-- Exercise goal --
Please reproduce the listing below exactly, leaving out every picture.

*** Opening of Exercise input ***

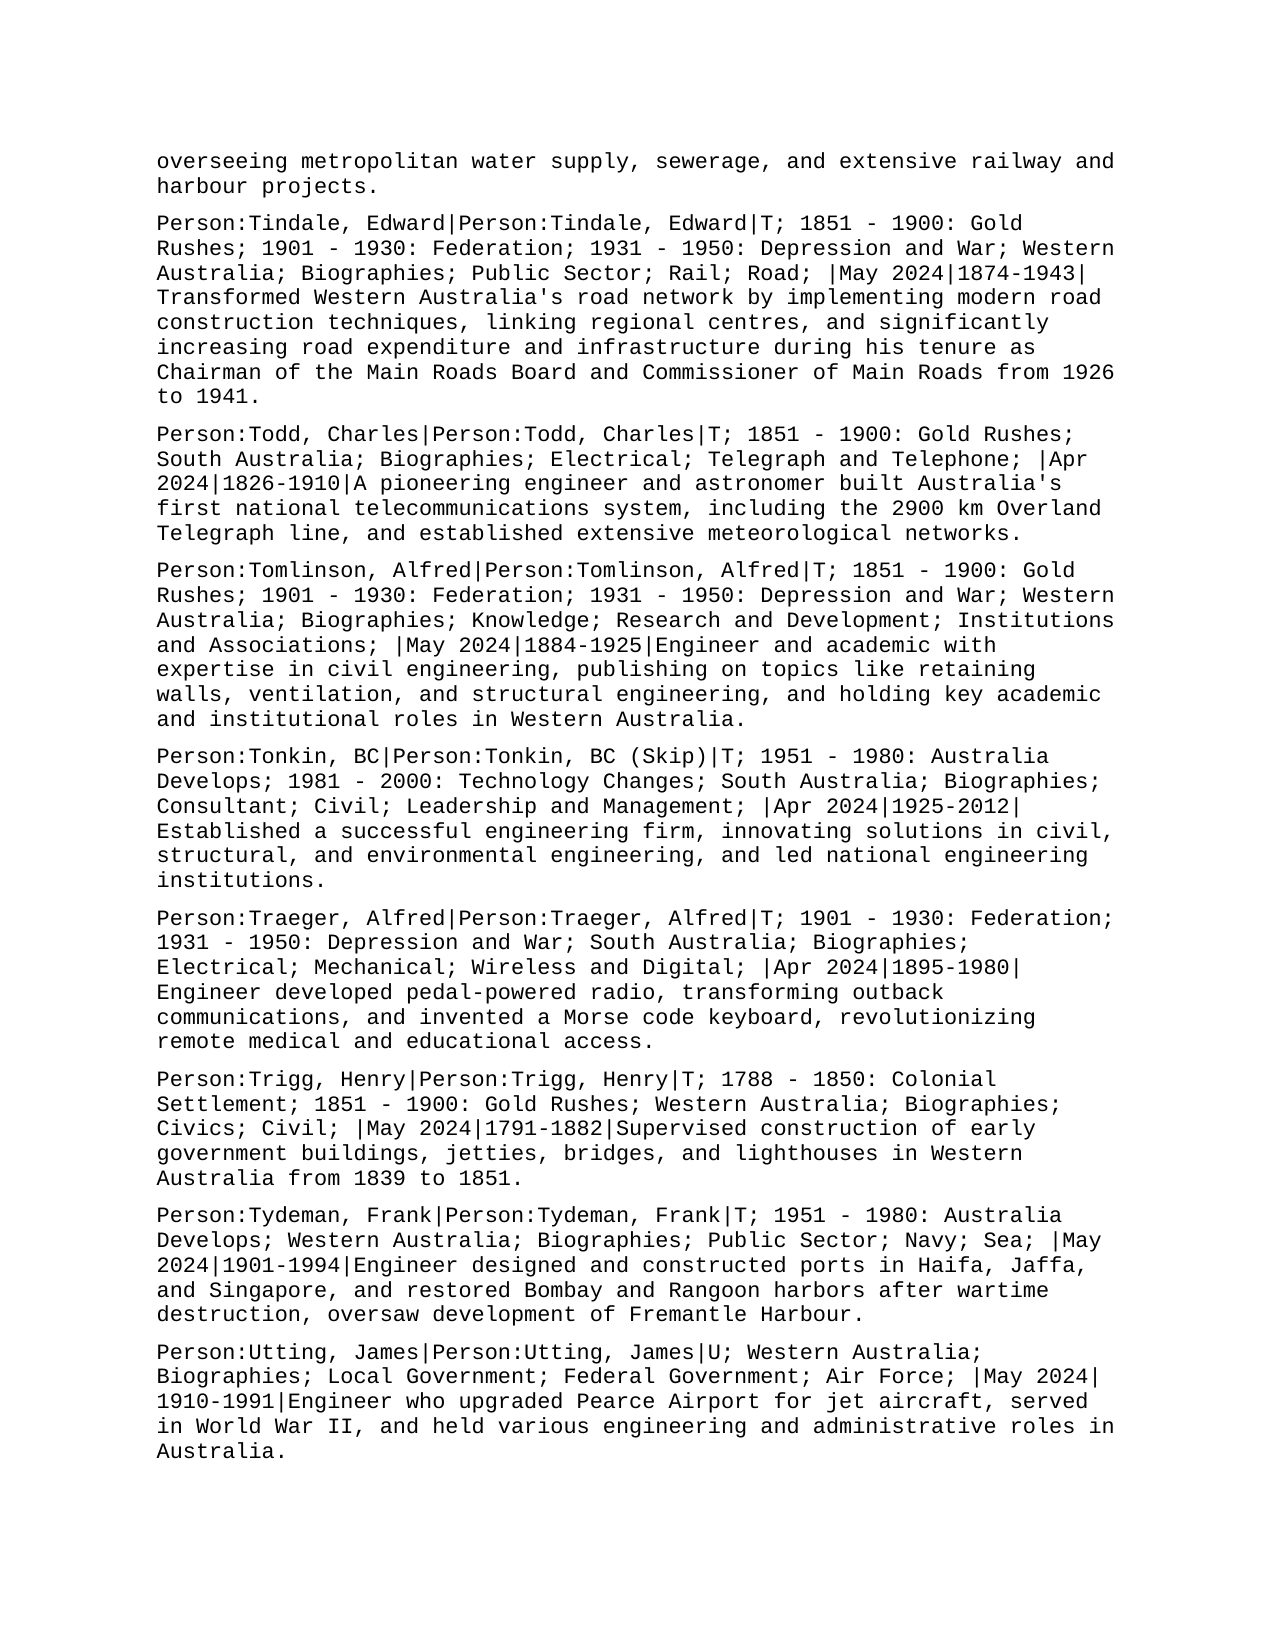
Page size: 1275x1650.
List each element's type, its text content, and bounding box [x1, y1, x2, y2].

text Person:Trigg, Henry|Person:Trigg, Henry|T; 1788 - 1850: Colonial Settlement; 1851 - 1900: Gold Rushes; Western Australia; Biographies; Civics; Civil; |May 2024|1791-1882|Supervised construction of early government buildings, jetties, bridges, and lighthouses in Western Australia from 1839 to 1851. [156, 1068, 1118, 1192]
text Person:Todd, Charles|Person:Todd, Charles|T; 1851 - 1900: Gold Rushes; South Australia; Biographies; Electrical; Telegraph and Telephone; |Apr 2024|1826-1910|A pioneering engineer and astronomer built Australia's first national telecommunications system, including the 2900 km Overland Telegraph line, and established extensive meteorological networks. [156, 423, 1118, 547]
text Person:Tindale, Edward|Person:Tindale, Edward|T; 1851 - 1900: Gold Rushes; 1901 - 1930: Federation; 1931 - 1950: Depression and War; Western Australia; Biographies; Public Sector; Rail; Road; |May 2024|1874-1943|Transformed Western Australia's road network by implementing modern road construction techniques, linking regional centres, and significantly increasing road expenditure and infrastructure during his tenure as Chairman of the Main Roads Board and Commissioner of Main Roads from 1926 to 1941. [156, 212, 1118, 410]
text Person:Tydeman, Frank|Person:Tydeman, Frank|T; 1951 - 1980: Australia Develops; Western Australia; Biographies; Public Sector; Navy; Sea; |May 2024|1901-1994|Engineer designed and constructed ports in Haifa, Jaffa, and Singapore, and restored Bombay and Rangoon harbors after wartime destruction, oversaw development of Fremantle Harbour. [156, 1204, 1118, 1328]
text Person:Tonkin, BC|Person:Tonkin, BC (Skip)|T; 1951 - 1980: Australia Develops; 1981 - 2000: Technology Changes; South Australia; Biographies; Consultant; Civil; Leadership and Management; |Apr 2024|1925-2012|Established a successful engineering firm, innovating solutions in civil, structural, and environmental engineering, and led national engineering institutions. [156, 745, 1118, 894]
text Person:Tomlinson, Alfred|Person:Tomlinson, Alfred|T; 1851 - 1900: Gold Rushes; 1901 - 1930: Federation; 1931 - 1950: Depression and War; Western Australia; Biographies; Knowledge; Research and Development; Institutions and Associations; |May 2024|1884-1925|Engineer and academic with expertise in civil engineering, publishing on topics like retaining walls, ventilation, and structural engineering, and holding key academic and institutional roles in Western Australia. [156, 559, 1118, 733]
text Person:Traeger, Alfred|Person:Traeger, Alfred|T; 1901 - 1930: Federation; 1931 - 1950: Depression and War; South Australia; Biographies; Electrical; Mechanical; Wireless and Digital; |Apr 2024|1895-1980|Engineer developed pedal-powered radio, transforming outback communications, and invented a Morse code keyboard, revolutionizing remote medical and educational access. [156, 907, 1118, 1055]
text Person:Utting, James|Person:Utting, James|U; Western Australia; Biographies; Local Government; Federal Government; Air Force; |May 2024|1910-1991|Engineer who upgraded Pearce Airport for jet aircraft, served in World War II, and held various engineering and administrative roles in Australia. [156, 1341, 1118, 1465]
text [156, 150, 1118, 199]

*** Close of Exercise input ***

-- Solution for this problem --
Page size: 1275x1650.
List each element's type, its text content, and bounding box [x1, y1, x2, y2].

text Person:Trigg, Henry|Person:Trigg, Henry|T; 1788 - 1850: Colonial Settlement; 1851 - 1900: Gold Rushes; Western Australia; Biographies; Civics; Civil; |May 2024|1791-1882|Supervised construction of early government buildings, jetties, bridges, and lighthouses in Western Australia from 1839 to 1851. [156, 1068, 1118, 1192]
text Person:Todd, Charles|Person:Todd, Charles|T; 1851 - 1900: Gold Rushes; South Australia; Biographies; Electrical; Telegraph and Telephone; |Apr 2024|1826-1910|A pioneering engineer and astronomer built Australia's first national telecommunications system, including the 2900 km Overland Telegraph line, and established extensive meteorological networks. [156, 423, 1118, 547]
text Person:Tindale, Edward|Person:Tindale, Edward|T; 1851 - 1900: Gold Rushes; 1901 - 1930: Federation; 1931 - 1950: Depression and War; Western Australia; Biographies; Public Sector; Rail; Road; |May 2024|1874-1943|Transformed Western Australia's road network by implementing modern road construction techniques, linking regional centres, and significantly increasing road expenditure and infrastructure during his tenure as Chairman of the Main Roads Board and Commissioner of Main Roads from 1926 to 1941. [156, 212, 1118, 410]
text Person:Tydeman, Frank|Person:Tydeman, Frank|T; 1951 - 1980: Australia Develops; Western Australia; Biographies; Public Sector; Navy; Sea; |May 2024|1901-1994|Engineer designed and constructed ports in Haifa, Jaffa, and Singapore, and restored Bombay and Rangoon harbors after wartime destruction, oversaw development of Fremantle Harbour. [156, 1204, 1118, 1328]
text Person:Tonkin, BC|Person:Tonkin, BC (Skip)|T; 1951 - 1980: Australia Develops; 1981 - 2000: Technology Changes; South Australia; Biographies; Consultant; Civil; Leadership and Management; |Apr 2024|1925-2012|Established a successful engineering firm, innovating solutions in civil, structural, and environmental engineering, and led national engineering institutions. [156, 745, 1118, 894]
text Person:Tomlinson, Alfred|Person:Tomlinson, Alfred|T; 1851 - 1900: Gold Rushes; 1901 - 1930: Federation; 1931 - 1950: Depression and War; Western Australia; Biographies; Knowledge; Research and Development; Institutions and Associations; |May 2024|1884-1925|Engineer and academic with expertise in civil engineering, publishing on topics like retaining walls, ventilation, and structural engineering, and holding key academic and institutional roles in Western Australia. [156, 559, 1118, 733]
text Person:Traeger, Alfred|Person:Traeger, Alfred|T; 1901 - 1930: Federation; 1931 - 1950: Depression and War; South Australia; Biographies; Electrical; Mechanical; Wireless and Digital; |Apr 2024|1895-1980|Engineer developed pedal-powered radio, transforming outback communications, and invented a Morse code keyboard, revolutionizing remote medical and educational access. [156, 907, 1118, 1055]
text Person:Utting, James|Person:Utting, James|U; Western Australia; Biographies; Local Government; Federal Government; Air Force; |May 2024|1910-1991|Engineer who upgraded Pearce Airport for jet aircraft, served in World War II, and held various engineering and administrative roles in Australia. [156, 1341, 1118, 1465]
text [156, 150, 1118, 199]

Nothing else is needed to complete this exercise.